Required work:
(A) In the article on Exatlón Estados Unidos, what grand prize do the athletes compete for?
(B) Reproduce the part of the article on Exatlón Estados Unidos that starts with "American television series" and goes on through "the fifth season.".

Quoted passage:
################

- Genre: Reality competition
- Based on: Exatlon
- Presented by: Erasmo Provenza; Frederik Oldenburg;
- Country of origin: United States
- Original language: Spanish
- No. of seasons: 10
- No. of episodes: 986

Production
- Executive producer: Fidel Duran
- Running time: 90 minutes

Original release
- Network: Telemundo
- Release: July 18, 2018 – present

= Exatlón Estados Unidos =

American television series

Exatlon Estados Unidos is an American reality competition television series that premiered on Telemundo on July 18, 2018. It is a Spanish-language adaptation of the Exatlon format. The show follows a group of athletes facing off in physical and mental challenges. It was hosted by Erasmo Provenza from its inception until the fourth season. Frederik Oldenburg replaced Provenza starting with the fifth season.

In May 2025, the series was renewed for a tenth season that premiered on December 2, 2025. In May 2026, the series was renewed for an eleventh season.

== Format ==
The show consists of a group of athletes competing against each other through a series of obstacle courses for the grand prize of US$200,000. Each season begins with the athletes divided into two teams, Team Famous and Team Contenders. The final eight to ten athletes then compete individually to become the champion of Exatlon.

################

Data extract:

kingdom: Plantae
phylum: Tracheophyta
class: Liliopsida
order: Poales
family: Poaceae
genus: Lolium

################

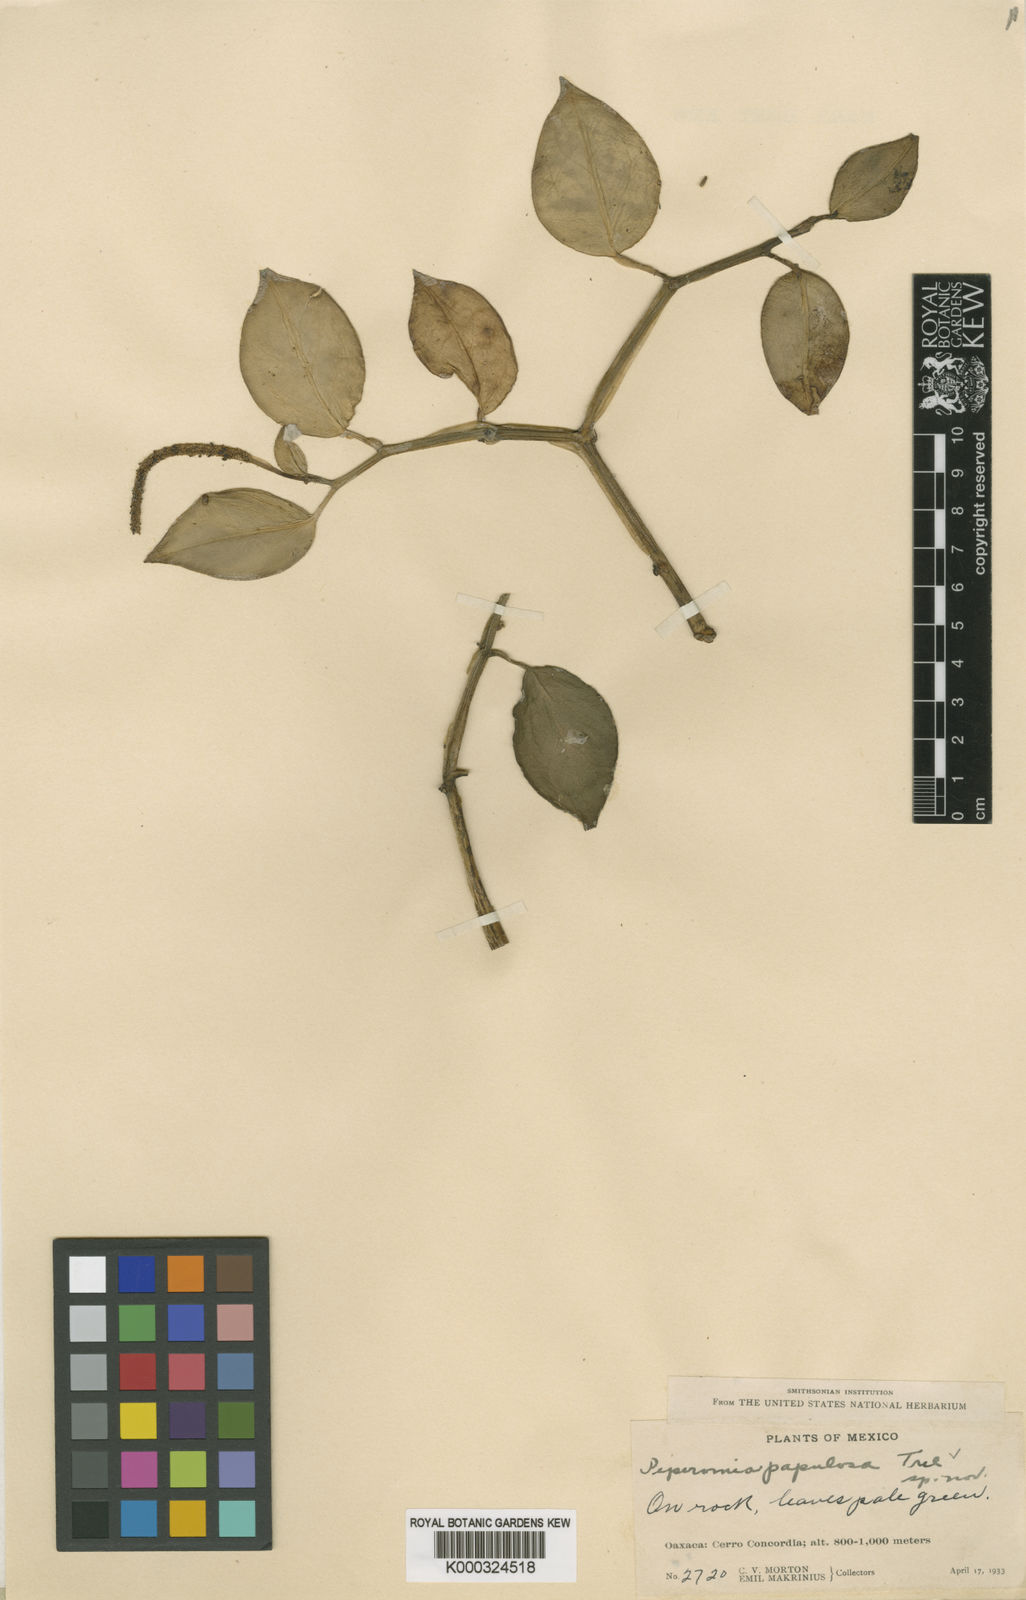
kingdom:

################

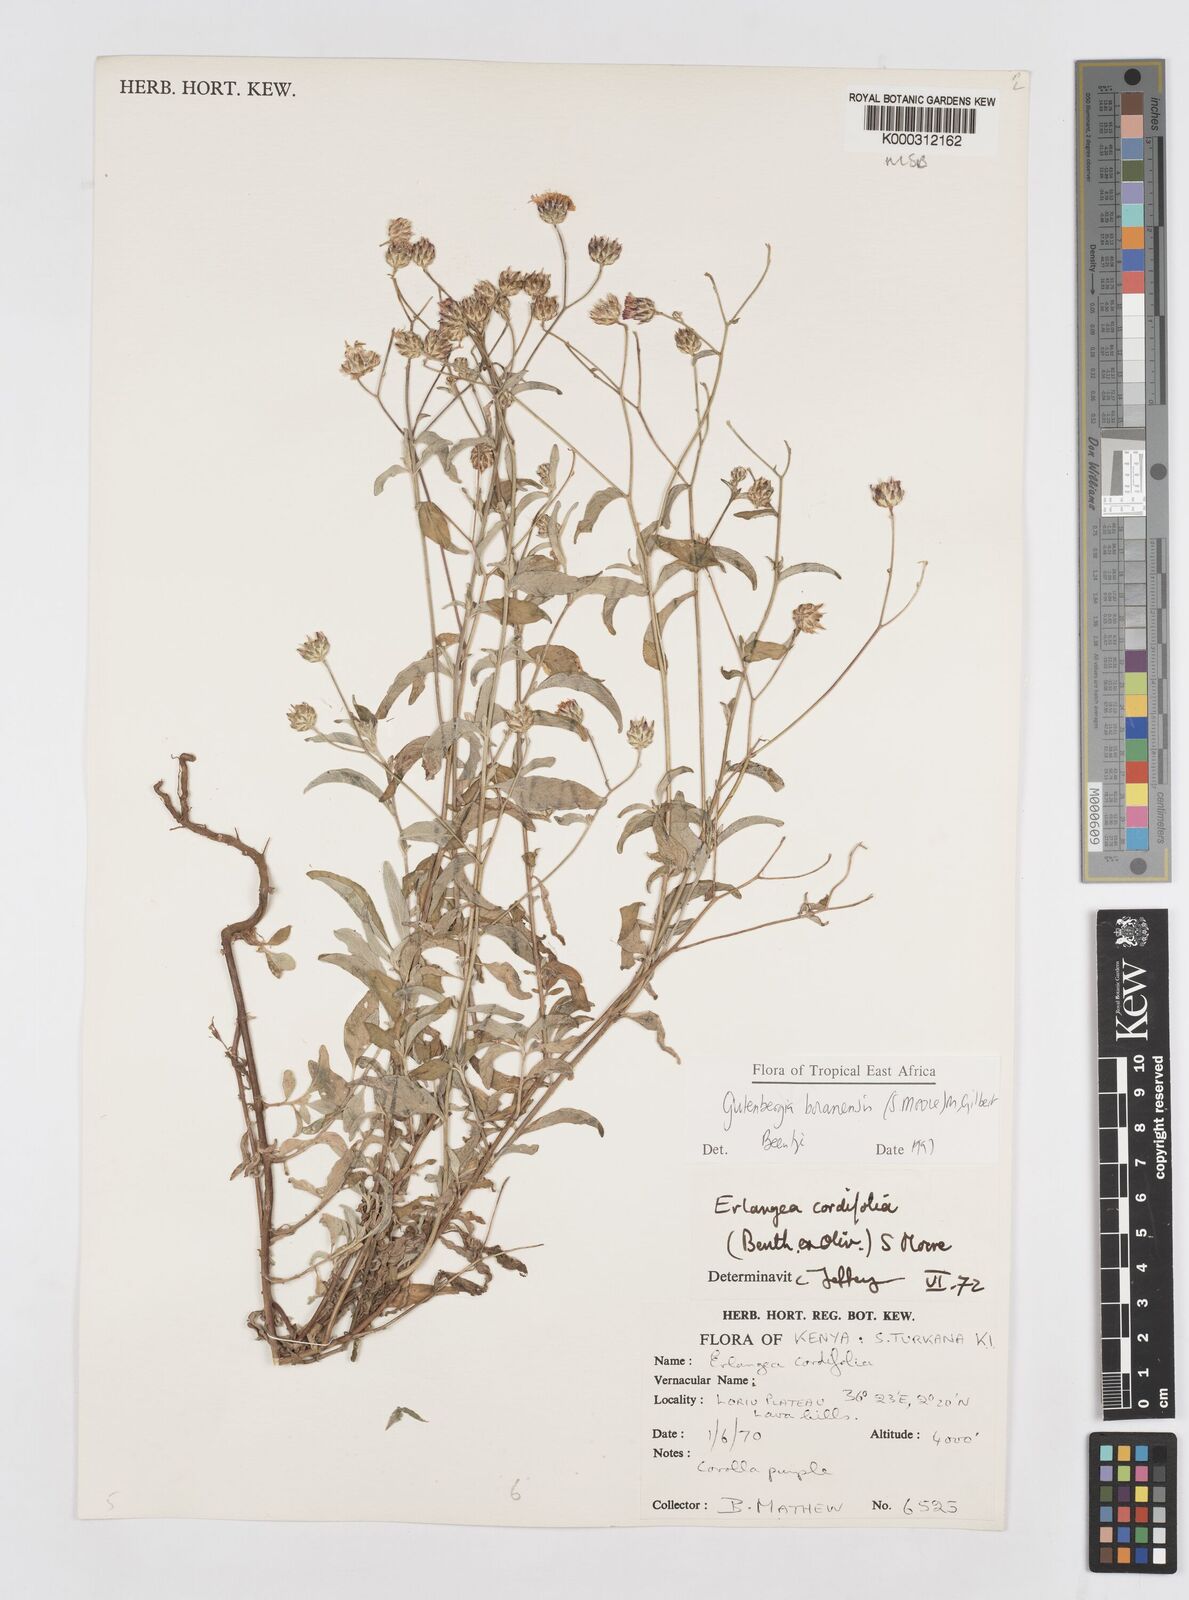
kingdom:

################

Full solutions:
(A) US$200,000

(B)
American television series

Exatlon Estados Unidos is an American reality competition television series that premiered on Telemundo on July 18, 2018. It is a Spanish-language adaptation of the Exatlon format. The show follows a group of athletes facing off in physical and mental challenges. It was hosted by Erasmo Provenza from its inception until the fourth season. Frederik Oldenburg replaced Provenza starting with the fifth season.